Editor: Dera - Jumat, 25 November 2022 | 19:15 WIB

Sariagri - Beberapa negara anggota Uni Eropa kurang setuju dengan batasan harga gas alam yang diusulkan. Batas harga untuk gas alam sebesar 275 Euro per megawatt jam tersebut bertujuan untuk mencegah biaya yang sangat tinggi bagi konsumen.

Mengutip CNBC, pembatasan harga gas menjadi salah satu kebijakan yang kontroversial bagi Uni Eropa di tengah krisis energi setelah invasi Rusia ke Ukraina.

Ke-27 pemimpin Uni Eropa memberikan dukungan politik pada gagasan pembatasan harga gas alam pada akhir Oktober, setelah beberapa bulan berdiskusi. Tetapi, beberapa negara menuntut perlindungan konkret sebelum menyetujui aturan tersebut, sementara yang lain mengatakan batasnya terlalu tinggi.

"Batas harga pada tingkat yang diusulkan komisi sebenarnya bukan batas harga," kata Kostas Skrekas, Menteri Lingkungan dan Energi Yunani. 

“Jadi batas harga di 275 euro bukanlah batas harga, tidak ada yang bisa tahan membeli gas dengan harga mahal untuk waktu yang lama.
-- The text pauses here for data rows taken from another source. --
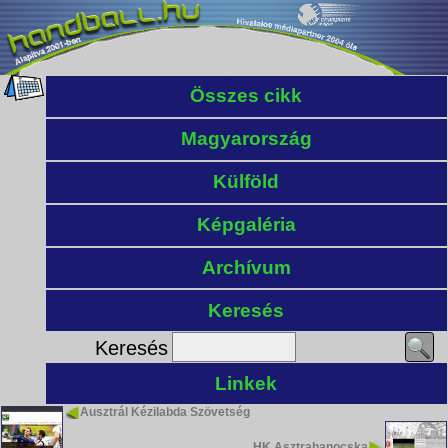
Összes cikk
Magyarország
Külföld
Képgaléria
Archívum
Keresés
Keresés
Linkek
Ausztrál Kézilabda Szövetség
HK Asztrahanocska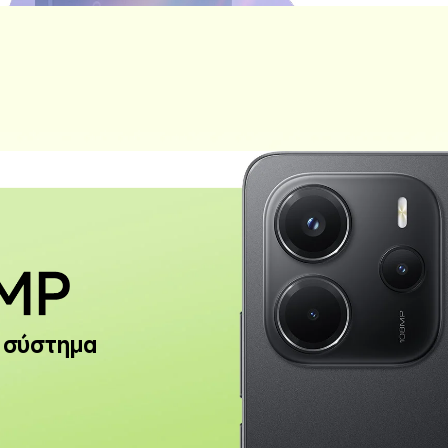
 σύστημα 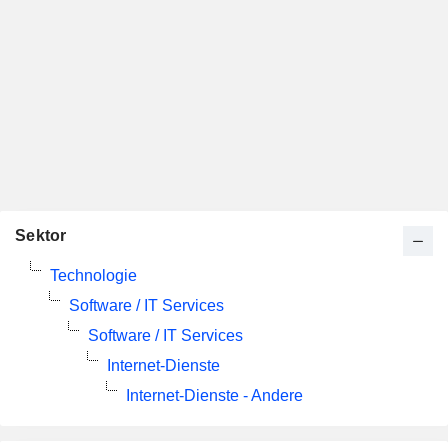
Sektor
Technologie
Software / IT Services
Software / IT Services
Internet-Dienste
Internet-Dienste - Andere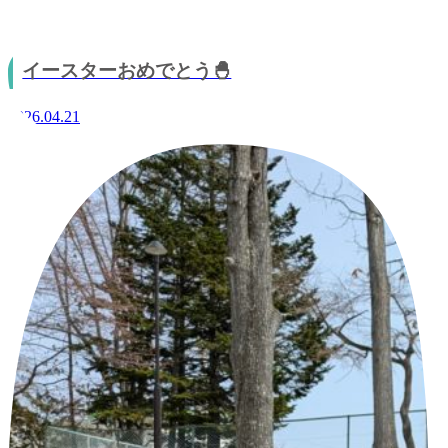
イースターおめでとう🐣
2026.04.21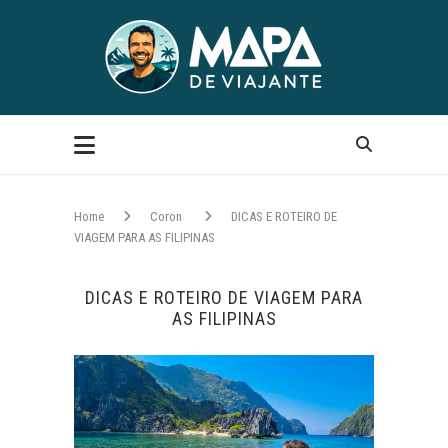
Home
Coron
DICAS E ROTEIRO DE
VIAGEM PARA AS FILIPINAS
DICAS E ROTEIRO DE VIAGEM PARA
AS FILIPINAS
Kami percaya bahwa batas harga seharusnya di bawah 200 euro, antara 150 dan 200 euro lebih realistis,” tambahnya.

Polandia, Yunani, Belgia dan Spanyol termasuk di antara negara-negara yang mendukung pembatasan harga. Sementara Belanda dan Jerman skeptis tentang manfaat dari tindakan tersebut. 
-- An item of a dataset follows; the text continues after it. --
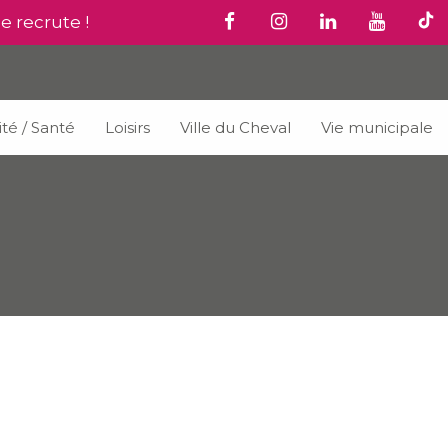
le recrute !
ité / Santé
Loisirs
Ville du Cheval
Vie municipale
Jerman, pengguna gas terbesar di Eropa, memperingatkan pembatasan harga dapat membuat negara-negara berjuang untuk mengamankan pasokan energi di pasar gas internasional. 

Batasan harga gas alam dinilai sulit untuk diterapkan. Para menteri energi Uni Eropa akan bertemu untuk memperdebatkan pembatasan harga tersebut. 

"Ini akan menjadi pertemuan dengan orang-orang pemarah," kata seorang pejabat Uni Eropa, yang bekerja untuk salah satu negara anggota dan memilih untuk anonim. 

Baca Juga: Pembatasan Harga Gas Alam di Uni Eropa Tuai Polemik
Soal Transisi Energi, DPR: Pemerintah Tak Konsisten Manfaatkan Gas Bumi

Akibat krisis energi di Eropa, beberapa negara mulai kembali mengaktifkan pembangkit listrik tenaga batu bara. Lainnya mencari cara untuk memperluas produksi bahan bakar fosil, termasuk proyek-proyek baru di Afrika.

Tindakan-tindakan ini jauh dari janji negara-negara tersebut setahun yang lalu untuk mengendalikan bahan bakar fosil. Kemungkinan besar akan semakin meningkatkan emisi gas rumah kaca, setidaknya untuk sementara.